### [Фрагмент текста]

####################

Недавно в Вашингтоне побывал бывший советник президента Путина по экономическим вопросам, директор московского Института экономического анализа Андрей Илларионов. В своем выступлении в институте Катона он рассказывал о наметившихся в последнее время тенденциях в экономическом развитии России. «Голос Америки» попросил присутствовавшего на лекции известного вашингтонского экономиста Игоря Бирмана прокомментировать узловые моменты лекции бывшего советника российского президента.
Лео Стерн:
Игорь, согласны ли вы с утверждением Илларионова, что в России возникло корпоративистское государство?
Игорь Бирман:
Да, согласен. Но, есть большое «но». В своем выступлении и в своих статьях Илларионов ни разу не определил, что это за корпорация. Корпорация нескольких людей вокруг Путина? Или корпорация каких-то корпораций? После выступления его спросили, не корпорация ли это государственного аппарата. И он почти сказал это. Но ясного ответа на вопрос, что он имеет в виду под такой корпорацией, Илларионов все-таки не дал. Хотя думаю, что, в общем, он прав, что Россия ведет себя именно как корпоративное государство.
Л.С.:
По-моему, в той статье, которая была опубликована в «Коммерсанте», Илларионов об этом и говорит. Он даже ввел такое понятие как «нашизм», имея в виду, что люди, которые стоят у рычагов власти, как раз и создали корпорацию и прибирают к рукам другие структуры – частные компании. Именно об этом он и упоминает как о «нашизме».
И.Б.:
Ну, наверно я немножко неточно ответил на ваш вопрос. В общем, я вполне разделяю его точку зрения. Я хочу сказать вот что: главное, что следовало бы подчеркнуть, говоря о корпоративистском государстве в России, это то, что в стране нет никакого противостояния этой корпорации. То есть, вся власть принадлежит корпорации. У нас, в Америке, как вы хорошо знаете, вся власть разделена на три, если не на четыре составляющих части. А в России она – тоталитарная.

####################

### [Исходные данные]
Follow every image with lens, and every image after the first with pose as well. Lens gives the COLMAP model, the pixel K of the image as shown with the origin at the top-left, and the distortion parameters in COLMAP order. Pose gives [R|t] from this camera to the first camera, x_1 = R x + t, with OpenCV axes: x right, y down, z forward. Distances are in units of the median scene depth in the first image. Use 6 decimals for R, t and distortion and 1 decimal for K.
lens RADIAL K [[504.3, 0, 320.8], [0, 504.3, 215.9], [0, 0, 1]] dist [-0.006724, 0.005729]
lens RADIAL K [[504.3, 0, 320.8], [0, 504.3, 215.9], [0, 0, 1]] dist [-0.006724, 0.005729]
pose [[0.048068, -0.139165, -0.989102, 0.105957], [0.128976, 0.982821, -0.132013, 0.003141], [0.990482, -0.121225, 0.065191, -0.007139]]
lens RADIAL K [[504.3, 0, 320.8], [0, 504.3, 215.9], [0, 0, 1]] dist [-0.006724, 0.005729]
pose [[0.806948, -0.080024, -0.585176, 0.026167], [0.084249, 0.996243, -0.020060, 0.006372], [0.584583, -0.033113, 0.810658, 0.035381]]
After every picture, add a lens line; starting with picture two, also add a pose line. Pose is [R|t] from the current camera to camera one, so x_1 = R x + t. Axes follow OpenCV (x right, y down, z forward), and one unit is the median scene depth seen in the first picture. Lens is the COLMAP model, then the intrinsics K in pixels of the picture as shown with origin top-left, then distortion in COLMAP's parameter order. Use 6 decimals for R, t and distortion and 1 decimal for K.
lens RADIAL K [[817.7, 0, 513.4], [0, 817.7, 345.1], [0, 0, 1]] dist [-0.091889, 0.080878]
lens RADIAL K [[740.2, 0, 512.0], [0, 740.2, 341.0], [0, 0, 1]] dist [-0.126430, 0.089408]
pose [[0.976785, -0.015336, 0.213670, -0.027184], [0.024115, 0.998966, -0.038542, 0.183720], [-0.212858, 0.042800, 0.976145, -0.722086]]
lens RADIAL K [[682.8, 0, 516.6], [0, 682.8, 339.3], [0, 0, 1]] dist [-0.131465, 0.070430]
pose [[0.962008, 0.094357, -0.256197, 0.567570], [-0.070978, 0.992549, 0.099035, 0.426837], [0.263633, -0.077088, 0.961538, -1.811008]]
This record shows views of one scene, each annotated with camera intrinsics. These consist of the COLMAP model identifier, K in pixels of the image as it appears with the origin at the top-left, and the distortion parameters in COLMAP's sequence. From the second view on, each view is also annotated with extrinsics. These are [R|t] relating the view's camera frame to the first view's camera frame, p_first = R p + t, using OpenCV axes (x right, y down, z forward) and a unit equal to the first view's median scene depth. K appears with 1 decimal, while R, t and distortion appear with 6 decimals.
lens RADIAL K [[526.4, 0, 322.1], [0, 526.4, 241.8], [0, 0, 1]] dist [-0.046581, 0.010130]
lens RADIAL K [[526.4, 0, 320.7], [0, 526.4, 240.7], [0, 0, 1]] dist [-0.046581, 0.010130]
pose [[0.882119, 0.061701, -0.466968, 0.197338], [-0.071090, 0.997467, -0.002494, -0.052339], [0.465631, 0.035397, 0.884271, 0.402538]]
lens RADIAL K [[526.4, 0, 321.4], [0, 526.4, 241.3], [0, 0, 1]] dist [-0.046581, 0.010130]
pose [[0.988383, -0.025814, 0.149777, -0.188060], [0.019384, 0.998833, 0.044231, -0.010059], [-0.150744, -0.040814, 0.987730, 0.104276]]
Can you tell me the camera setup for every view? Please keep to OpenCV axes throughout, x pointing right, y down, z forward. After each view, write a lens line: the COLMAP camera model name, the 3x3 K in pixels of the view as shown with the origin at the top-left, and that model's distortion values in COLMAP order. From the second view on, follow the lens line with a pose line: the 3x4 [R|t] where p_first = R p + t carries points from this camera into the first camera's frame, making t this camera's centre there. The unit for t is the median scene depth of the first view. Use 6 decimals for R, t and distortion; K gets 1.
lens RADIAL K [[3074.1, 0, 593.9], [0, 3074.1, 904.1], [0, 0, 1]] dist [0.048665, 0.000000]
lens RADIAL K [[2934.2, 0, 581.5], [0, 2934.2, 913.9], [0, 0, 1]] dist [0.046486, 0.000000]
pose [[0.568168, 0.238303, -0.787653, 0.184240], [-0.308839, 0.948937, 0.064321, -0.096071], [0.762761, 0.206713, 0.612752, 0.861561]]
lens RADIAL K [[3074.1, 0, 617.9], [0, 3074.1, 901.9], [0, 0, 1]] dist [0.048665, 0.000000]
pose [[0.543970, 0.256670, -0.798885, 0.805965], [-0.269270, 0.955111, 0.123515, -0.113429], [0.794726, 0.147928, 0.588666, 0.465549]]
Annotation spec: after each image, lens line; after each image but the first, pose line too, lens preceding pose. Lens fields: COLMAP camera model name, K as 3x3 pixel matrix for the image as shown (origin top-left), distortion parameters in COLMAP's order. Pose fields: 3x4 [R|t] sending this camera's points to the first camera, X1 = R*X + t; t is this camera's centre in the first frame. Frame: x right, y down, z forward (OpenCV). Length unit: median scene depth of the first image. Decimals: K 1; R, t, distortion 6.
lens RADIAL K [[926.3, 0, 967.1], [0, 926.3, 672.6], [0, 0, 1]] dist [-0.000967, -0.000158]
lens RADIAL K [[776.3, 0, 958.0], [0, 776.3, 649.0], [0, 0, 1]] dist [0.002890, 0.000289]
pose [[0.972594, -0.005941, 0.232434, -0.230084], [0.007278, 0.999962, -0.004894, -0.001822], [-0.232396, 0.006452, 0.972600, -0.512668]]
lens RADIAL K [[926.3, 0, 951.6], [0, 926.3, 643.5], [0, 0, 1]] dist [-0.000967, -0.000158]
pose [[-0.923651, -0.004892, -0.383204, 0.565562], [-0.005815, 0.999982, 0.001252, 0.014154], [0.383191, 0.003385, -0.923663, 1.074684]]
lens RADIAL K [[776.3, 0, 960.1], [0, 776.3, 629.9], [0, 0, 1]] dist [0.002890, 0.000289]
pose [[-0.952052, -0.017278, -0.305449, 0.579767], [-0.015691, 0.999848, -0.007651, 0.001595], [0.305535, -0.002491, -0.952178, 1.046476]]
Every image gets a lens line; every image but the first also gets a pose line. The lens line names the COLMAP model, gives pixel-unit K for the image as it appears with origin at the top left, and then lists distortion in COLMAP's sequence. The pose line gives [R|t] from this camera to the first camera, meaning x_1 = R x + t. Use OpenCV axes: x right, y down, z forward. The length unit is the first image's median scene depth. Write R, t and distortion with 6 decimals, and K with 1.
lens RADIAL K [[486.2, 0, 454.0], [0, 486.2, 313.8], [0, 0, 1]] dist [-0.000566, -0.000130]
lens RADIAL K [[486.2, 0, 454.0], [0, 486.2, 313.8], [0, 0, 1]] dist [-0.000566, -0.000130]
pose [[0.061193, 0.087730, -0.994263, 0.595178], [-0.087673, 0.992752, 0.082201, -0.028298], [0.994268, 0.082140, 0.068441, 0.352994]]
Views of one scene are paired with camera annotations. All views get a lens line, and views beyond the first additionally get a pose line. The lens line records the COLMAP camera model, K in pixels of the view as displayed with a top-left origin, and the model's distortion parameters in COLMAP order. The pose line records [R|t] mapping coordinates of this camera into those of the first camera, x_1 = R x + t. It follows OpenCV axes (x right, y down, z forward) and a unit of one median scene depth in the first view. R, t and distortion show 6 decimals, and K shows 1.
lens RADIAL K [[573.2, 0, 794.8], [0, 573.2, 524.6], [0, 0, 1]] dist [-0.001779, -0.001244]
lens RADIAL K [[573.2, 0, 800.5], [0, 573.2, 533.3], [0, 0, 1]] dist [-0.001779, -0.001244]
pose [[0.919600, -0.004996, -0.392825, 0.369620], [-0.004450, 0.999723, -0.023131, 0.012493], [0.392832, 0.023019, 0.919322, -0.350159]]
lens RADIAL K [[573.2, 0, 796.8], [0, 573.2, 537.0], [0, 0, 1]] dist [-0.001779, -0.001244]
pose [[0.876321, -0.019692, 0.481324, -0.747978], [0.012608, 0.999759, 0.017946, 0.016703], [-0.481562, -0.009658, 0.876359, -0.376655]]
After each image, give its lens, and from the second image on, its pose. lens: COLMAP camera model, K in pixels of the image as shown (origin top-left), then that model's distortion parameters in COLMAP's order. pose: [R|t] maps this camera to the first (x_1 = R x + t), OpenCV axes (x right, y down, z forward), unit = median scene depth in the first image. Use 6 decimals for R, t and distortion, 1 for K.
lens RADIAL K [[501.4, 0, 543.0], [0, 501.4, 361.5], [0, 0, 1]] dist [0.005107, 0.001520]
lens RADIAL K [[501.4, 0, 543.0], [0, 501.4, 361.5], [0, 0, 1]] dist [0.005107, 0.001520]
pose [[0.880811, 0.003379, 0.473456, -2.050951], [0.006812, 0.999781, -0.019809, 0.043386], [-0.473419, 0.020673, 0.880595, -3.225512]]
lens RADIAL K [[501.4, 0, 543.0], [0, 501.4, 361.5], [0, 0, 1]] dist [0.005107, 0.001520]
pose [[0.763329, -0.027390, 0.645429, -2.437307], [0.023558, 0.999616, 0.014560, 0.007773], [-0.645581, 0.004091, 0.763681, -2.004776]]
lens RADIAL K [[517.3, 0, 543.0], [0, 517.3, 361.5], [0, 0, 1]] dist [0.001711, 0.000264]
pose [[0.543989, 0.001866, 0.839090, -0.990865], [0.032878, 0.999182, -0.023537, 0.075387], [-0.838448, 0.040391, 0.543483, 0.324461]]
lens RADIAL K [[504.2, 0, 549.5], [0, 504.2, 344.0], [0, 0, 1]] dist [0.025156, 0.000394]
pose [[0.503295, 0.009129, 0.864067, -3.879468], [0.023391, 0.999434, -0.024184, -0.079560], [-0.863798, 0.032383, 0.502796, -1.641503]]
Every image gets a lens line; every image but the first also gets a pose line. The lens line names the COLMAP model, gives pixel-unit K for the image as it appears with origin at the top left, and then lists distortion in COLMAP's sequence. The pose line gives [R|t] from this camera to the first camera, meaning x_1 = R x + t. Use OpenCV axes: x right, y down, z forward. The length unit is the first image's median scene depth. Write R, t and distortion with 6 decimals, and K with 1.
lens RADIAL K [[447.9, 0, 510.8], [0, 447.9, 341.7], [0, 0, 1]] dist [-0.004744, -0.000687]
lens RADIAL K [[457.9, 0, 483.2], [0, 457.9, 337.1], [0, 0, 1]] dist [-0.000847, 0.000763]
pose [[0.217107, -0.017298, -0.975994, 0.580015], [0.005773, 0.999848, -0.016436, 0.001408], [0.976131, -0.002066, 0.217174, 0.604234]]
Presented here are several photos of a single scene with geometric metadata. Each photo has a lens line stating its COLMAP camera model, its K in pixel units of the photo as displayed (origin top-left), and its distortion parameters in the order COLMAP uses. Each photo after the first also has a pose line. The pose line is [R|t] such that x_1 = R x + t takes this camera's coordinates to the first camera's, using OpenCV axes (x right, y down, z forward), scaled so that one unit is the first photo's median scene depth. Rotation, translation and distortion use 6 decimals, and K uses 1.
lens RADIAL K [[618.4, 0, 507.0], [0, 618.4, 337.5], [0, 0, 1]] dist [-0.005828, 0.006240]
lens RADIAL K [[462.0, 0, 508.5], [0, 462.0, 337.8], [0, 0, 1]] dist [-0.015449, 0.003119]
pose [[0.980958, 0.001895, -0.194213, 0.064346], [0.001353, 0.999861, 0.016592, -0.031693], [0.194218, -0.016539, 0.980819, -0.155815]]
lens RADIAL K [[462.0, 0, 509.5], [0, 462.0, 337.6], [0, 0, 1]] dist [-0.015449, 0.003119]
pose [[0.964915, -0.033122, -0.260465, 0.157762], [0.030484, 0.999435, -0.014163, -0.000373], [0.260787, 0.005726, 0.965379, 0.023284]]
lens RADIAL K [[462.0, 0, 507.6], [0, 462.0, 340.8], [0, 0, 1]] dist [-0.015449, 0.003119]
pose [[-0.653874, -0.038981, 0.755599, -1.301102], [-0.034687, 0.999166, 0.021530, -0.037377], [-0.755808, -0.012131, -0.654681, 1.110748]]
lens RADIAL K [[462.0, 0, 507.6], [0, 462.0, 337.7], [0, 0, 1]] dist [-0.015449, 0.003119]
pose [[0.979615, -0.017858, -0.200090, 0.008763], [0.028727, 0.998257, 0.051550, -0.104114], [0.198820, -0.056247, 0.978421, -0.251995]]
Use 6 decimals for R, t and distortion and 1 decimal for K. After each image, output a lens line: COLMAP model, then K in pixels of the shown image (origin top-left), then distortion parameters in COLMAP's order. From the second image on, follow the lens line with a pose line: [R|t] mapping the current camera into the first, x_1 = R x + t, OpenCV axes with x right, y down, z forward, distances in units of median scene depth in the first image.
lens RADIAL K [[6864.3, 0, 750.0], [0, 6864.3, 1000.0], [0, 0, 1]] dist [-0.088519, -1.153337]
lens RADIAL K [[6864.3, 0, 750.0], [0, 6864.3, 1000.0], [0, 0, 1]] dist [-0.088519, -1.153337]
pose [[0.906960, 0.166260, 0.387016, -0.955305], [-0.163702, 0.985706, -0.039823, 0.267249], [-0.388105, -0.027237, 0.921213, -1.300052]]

####################

### [Условие задачи]
Подхватите беседу о корпоративистском государстве в России и продолжите её сразу после последней реплики.

### [Результат выполнения]
Л.С.:
Апологеты нынешней российской власти обращают внимание на высокие экономические показатели – шесть-семь процентов экономического роста, шестьдесят миллиардов долларов в Стабфонде, и так далее. Критики отмечают, что это стало возможным за счет высоких цен на нефть. Что вы думаете по этому поводу?
И.Б.:
То же самое, что и Илларионов. Кстати сказать, России просто дико повезло. Или точнее – не России, а режиму Путина. При Путине резко возросли доходы от нефти. Другие отрасли российской промышленности не Бог весть как развиваются. Но вот – нефть, немножко – продажа оружия в другие страны и других сырьевых материалов – металла и алюминия. А все остальное, в общем, стоит на месте.
Л.С.:
И в России, и за границей критики обращают внимание на то, что энергетические ресурсы Россия стала использовать в качестве политического оружия воздействия. Недавний российско-украинский кризис или, как его окрестили, «газовая война» с Украиной – характерный пример. Как вы считаете, это довольно четко просматривающаяся тенденция?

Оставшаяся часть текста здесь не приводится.